Kasus Pencabulan yang Terungkap Setelah Lama Tersembunyi

Kasus ini terbongkar setelah ibu korban memberi keterangan kepada polisi tentang perlakuan tidak terpuji yang dilakukan RD terhadap putranya. Seorang sumber mengungkapkan bahwa RD melakukan tindakan pencabulan tersebut selama beberapa bulan, sebelum akhirnya melarikan diri setelah munculnya bukti-bukti yang mengarah pada dirinya. Sempat buron, RD dikenal sebagai orang yang selama ini mencoba menutupi aksinya dengan berbagai alasan. Namun, keberhasilan tim penyidik dalam menemukan jejaknya menunjukkan betapa teliti dan tekun mereka dalam mengungkap kejahatan seksual ini.

"Saat diinterogasi, RD mengakui perbuatannya tanpa melawan," jelas AKP Bringin Jaya, Kepala Seksi Humas Polres Serdang Bedagai, Rabu (24/6). Tersangka RD diancam hukuman penjara berdasarkan Pasal 289 KUHP, yang menyebutkan tindak pencabulan terhadap anak di bawah umur.

Penyidik menemukan RD setelah menerima laporan dari korban yang di bawah umur. Laporan tersebut menyebutkan bahwa RD sering kali melakukan tindakan kekerasan seksual terhadap anak kandungnya secara terus-menerus, bahkan setelah kasusnya mulai terungkap. Sempat buron, RD sempat menghilang dari kehidupan keluarga untuk menghindari tanggung jawab hukum. Namun, keberhasilan petugas dalam memburunya menunjukkan bahwa upaya untuk menutupi kejahatan tidak selalu berhasil.

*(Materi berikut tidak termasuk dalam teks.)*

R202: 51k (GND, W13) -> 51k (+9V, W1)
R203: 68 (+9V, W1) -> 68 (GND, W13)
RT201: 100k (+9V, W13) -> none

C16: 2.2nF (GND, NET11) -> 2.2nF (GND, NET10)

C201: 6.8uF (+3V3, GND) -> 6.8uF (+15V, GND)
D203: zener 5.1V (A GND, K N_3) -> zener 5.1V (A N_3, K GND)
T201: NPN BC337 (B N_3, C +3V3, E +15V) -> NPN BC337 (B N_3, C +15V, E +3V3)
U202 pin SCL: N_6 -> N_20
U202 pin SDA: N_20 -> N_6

Proses Penangkapan dan Keterlibatan Masyarakat

Pada hari penangkapan, tim penyidik Polres Serdang Bedagai melakukan operasi di tempat kerja RD. Saat itu, ia sedang berada di lingkungan kerja dan tidak mengira bahwa polisi akan menemukannya. Sempat buron, RD tidak hanya melarikan diri dari rumah, tetapi juga berusaha menghindari kontak dengan keluarga. Keterlibatan masyarakat dalam membantu menemukan RD menunjukkan tingkat kesadaran akan kekerasan dalam rumah tangga yang semakin meningkat.

Menurut sumber terpercaya, RD terlibat dalam kasus pencabulan ini selama beberapa bulan, hingga akhirnya terungkap. Penyidikan terhadap kasus ini terbuka setelah adanya laporan dari korban dan saksi-saksi lain yang mengungkap perbuatan RD. Sempat buron, RD mencoba menutupi kejahatannya dengan menghilangkan jejak, tetapi bukti-bukti seperti rekaman video atau saksi yang diamati polisi akhirnya mengungkap segala kebenaran.

Penangkapan RD dianggap sebagai kemenangan bagi keadilan dan menjadi contoh bagaimana kasus kekerasan dalam rumah tangga dapat terungkap meski tersangka sempat buron. Proses hukum terhadap RD diharapkan memberikan perlindungan bagi korban serta meningkatkan kesadaran masyarakat tentang pentingnya melaporkan tindakan kejahatan seksual terhadap anak kandung.